Objective: To identify the advantages and disadvantages of using a partially randomised patient preference design rather than a conventional randomised controlled design when evaluating alternative managements for heavy menstrual bleeding.
Design: Randomised controlled comparison of two clinical trial designs with subsequent follow up of the cohorts of women generated.
Participants: Women attending a general gynaecology clinic for the first time because of heavy menstrual bleeding.
Interventions: Partially randomised patient preference clinical trial design and conventional randomised controlled design.
Main outcome measures: Overall participation; participation in randomised clinical trial of medical management compared with transcervical surgical resection of the endometrium; prognostic characteristics (socio-demographic and Short Form 36) of clinical trial groups; outcomes (clinical and Short Form 36) of clinical trial groups.
Results: Overall, more women participated in the partially randomised patient preference design (130/135 vs 97/138; difference 27%, 95% CI 18% to 34%) but there was no difference in the numbers who agreed to be randomised (90/135 vs 97/138; difference-3%, 95% CI-15% to 7%). Women who chose medical management tended to have better general health, to be less restricted by their menstrual problems, with fewer having been previously treated by their general practitioner. Those who chose transcervical resection of the endometrium had all tried medical management and had higher bleeding scores. Follow up satisfactions and acceptability rates, and Short Form 36 scores were highest after transcervical resection of the endometrium, whether chosen or randomised. Acceptability and a desire to continue the same treatment was greater among those who chose medical management than those randomly allocated it.

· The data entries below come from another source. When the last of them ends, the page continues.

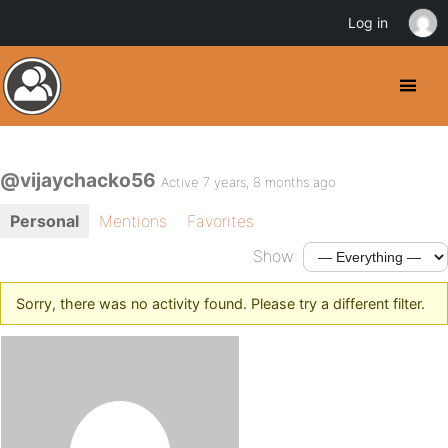
Log in
@vijaychacko56
Active 7 years, 8 months ago
Personal
Mentions
Favorites
Show:
Sorry, there was no activity found. Please try a different filter.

Conclusions: Use of the partially randomised patient preference design did not affect recruitment to the randomised controlled trial suggesting that a conventionally designed trial would not be biased by motivational factors in this context. Data from the preference groups informed the generalisability of the results but did tend to confirm conclusions that anyway reasonably followed from the randomised controlled trial. The extra resource implications of using the partially randomised patient preference design were significant reflecting the additional 40% who participated and the extra analyses entailed.